Mengenal Landak Papua, Si Mungil Berduri yang Kini Kritis di Tanah Papua
Dosen peternakan Universitas Papua, Freddy Pattiselanno, mengatakan tersisa tiga spesies landak Papua atau ekidna moncong panjang di Tanah Papua
Penulis: Kresensia Kurniawati Mala Pasa | Editor: Tarsisius Sutomonaio
TRIBUNPAPUABARAT.COM, MANOKWARI - Landak Papua atau dikenal ekidna moncong panjang dengan nama ilmiah Zaglossus, merupakan fauna endemik di Tanah Papua.
Dalam daftar merah (red list) International Union for the Conservation of Nature (IUCN) atau Serikat Antarbangsa untuk Konservasi Alam, landak Papua dikategorikan sebagai critically endangered (CR).
Status kritis (CR) artinya landak Papua berisiko punah di alam liar dalam waktu dekat. Karena itu, perlu ada upaya konservasi serius untuk melindungi satwa berduri tersebut.
Dosen peternakan Universitas Papua (Unipa), Freddy Pattiselanno, mengatakan tersisa tiga spesies Zaglossus di Tanah Papua.
Ketiganya yaitu ekidna moncong panjang timur (Zaglossus bartoni), ekidna moncong panjang Sir David (Zaglossus attenboroughi), dan ekidna moncong panjang barat (Zaglossus bruijni).
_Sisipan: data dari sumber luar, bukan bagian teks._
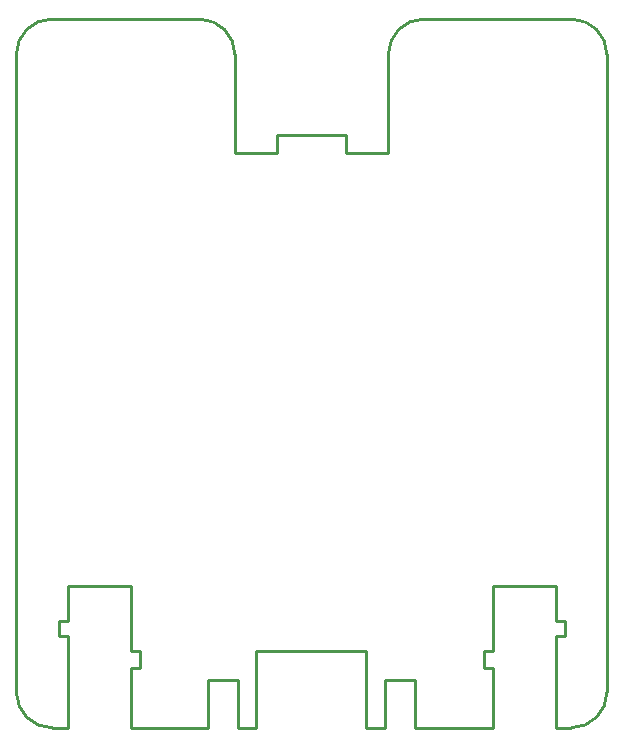
<source format=gko>
G04 Layer: BoardOutlineLayer*
G04 EasyEDA Pro v3.2.58, 2026-01-05 14:09:15*
G04 Gerber Generator version 0.3*
G04 Scale: 100 percent, Rotated: No, Reflected: No*
G04 Dimensions in millimeters*
G04 Leading zeros omitted, absolute positions, 4 integers and 5 decimals*
G04 Generated by one-click*
%FSLAX45Y45*%
%MOMM*%
%ADD10C,0.254*%
%ADD11C,0.7146*%
G75*


G04 PolygonModel Start*
G54D10*
G01X1850000Y4865000D02*
G01X1850000Y5700000D01*
G03X1550000Y6000000I-300000J0D01*
G01X300000Y6000000D01*
G03X0Y5700000I0J-300000D01*
G01X0Y300000D01*
G03X300000Y0I300000J0D01*
G01X433402Y0D01*
G01X433402Y775510D01*
G01X357202Y775510D01*
G01X357202Y902510D01*
G01X433402Y902510D01*
G01X433402Y1199944D01*
G01X966770Y1199944D01*
G01X966770Y648599D01*
G01X1042900Y648599D01*
G01X1042900Y508899D01*
G01X966700Y508899D01*
G01X966700Y0D01*
G01X1625000Y0D01*
G01X1625000Y400000D01*
G01X1875000Y400000D01*
G01X1875000Y0D01*
G01X2030092Y0D01*
G01X2030092Y647700D01*
G01X2957192Y647700D01*
G01X2957192Y0D01*
G01X3125000Y0D01*
G01X3125000Y400000D01*
G01X3375000Y400000D01*
G01X3375000Y0D01*
G01X4031489Y0D01*
G01X4031489Y508899D01*
G01X3957100Y508899D01*
G01X3957100Y648599D01*
G01X4033300Y648599D01*
G01X4033300Y1199944D01*
G01X4566598Y1199944D01*
G01X4566598Y902510D01*
G01X4642798Y902510D01*
G01X4642798Y775510D01*
G01X4566598Y775510D01*
G01X4566598Y0D01*
G01X4700000Y0D01*
G03X5000000Y300000I0J300000D01*
G01X5000000Y5700000D01*
G03X4700000Y6000000I-300000J0D01*
G01X3450000Y6000000D01*
G03X3150000Y5700000I0J-300000D01*
G01X3150000Y4865000D01*
G01X3084192Y0D02*
G01X2957192Y0D01*
G01X2957192Y647700D01*
G01X2030092Y647700D01*
G01X2030092Y0D01*
G01X1941192Y0D01*
G01X2210000Y4865000D02*
G01X1850000Y4865000D01*
G01X2210000Y4865000D02*
G01X2210000Y5015000D01*
G01X2210000Y5015000D02*
G01X2790000Y5015000D01*
G01X2790000Y4865000D02*
G01X2790000Y5015000D01*
G01X2790000Y4865000D02*
G01X3150000Y4865000D01*
G01X966700Y127899D02*
G01X966700Y508899D01*
G01X1042900Y508899D01*
G01X1042900Y648599D01*
G01X966700Y648599D01*
G01X966802Y1199944D01*
G01X433402Y1199944D01*
G01X433402Y902510D01*
G01X357202Y902510D01*
G01X357202Y775510D01*
G01X433402Y775510D01*
G01X433402Y142491D01*
G01X4033300Y127899D02*
G01X4033300Y508899D01*
G01X3957100Y508899D01*
G01X3957100Y648599D01*
G01X4033300Y648599D01*
G01X4033198Y1199944D01*
G01X4566598Y1199944D01*
G01X4566598Y902510D01*
G01X4642798Y902510D01*
G01X4642798Y775510D01*
G01X4566598Y775510D01*
G01X4566598Y142491D01*

M02*


</source>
"Warga lokal menyebut landak Papua sebagai babi duri. Bagi masyarakat adat termasuk hewan pamali untuk diburu dan dimakan," kata Freddy Pattiselanno kepada TribunPapuaBarat.com, Senin (17/10/2022).

Baca juga: Kisah Dosen Peternakan Unipa Freddy Pattiselanno Selamatkan Landak Papua yang Nyaris Punah
Spesies Ekidna moncong panjang barat (Zaglossus bruijni) ditemukan di Semenanjung Kepala Burung dan Pegunungan Foja Provinsi Papua Barat dan Papua.
Tepatnya di daerah dengan dengan ketinggian antara 1.300 dan 4.000 meter atau 4.300 dan 13.100 kaki.
Hewan pemakan rayap dan semut itu menyukai hidup di habitat seperti padang rumput alpine dan hutan pegunungan yang lembab.
Ciri fisik ekidna moncong panjang barat adalah durinya hampir tidak bisa dibedakan dari bulunya yang panjang.
"Bedanya dari spesies Zaglossus lainnya itu dilihat dari jumlah kuku pada kaki depan dan belakang. Ekidna moncong panjang barat punya tiga kuku. Kalau empat, itu sangat langka," kata Freddy Pattiselanno.
Lulusan doktor dari College of Science and Engineering, James Cook University, Cairns, Australia, itu mengatakan, populasi Zaglossus bruijni di alam diduga terus menurun dalam 50 tahun terakhir ini.
Freddy bersyukur karena pada Februari 2018, warga Kampung Bangun Mulia, Distrik Tembuni, Kabupaten Teluk Bintuni, Papua Barat, berhasil memotret rupa ekidna moncong panjang barat.
Padahal, ucap Freddy Pattiselanno, di wilayah Kepala Burung Papua, jejak terakhir Zaglossus bruijni ditemukan pada 1980-an di Kampung Ayawasi, Kabupaten Tambrauw, Papua Barat.
Baca juga: Pohon Akway di Pegunungan Arfak Terancam Punah, Dosen Unipa: Kuliti Saja, Jangan Ditebang
Spesies ekidna moncong panjang timur (Zaglossus bartoni), masih bisa ditemukan terutama di Papua Nugini pada ketinggian antara 2000 dan 3000 meter.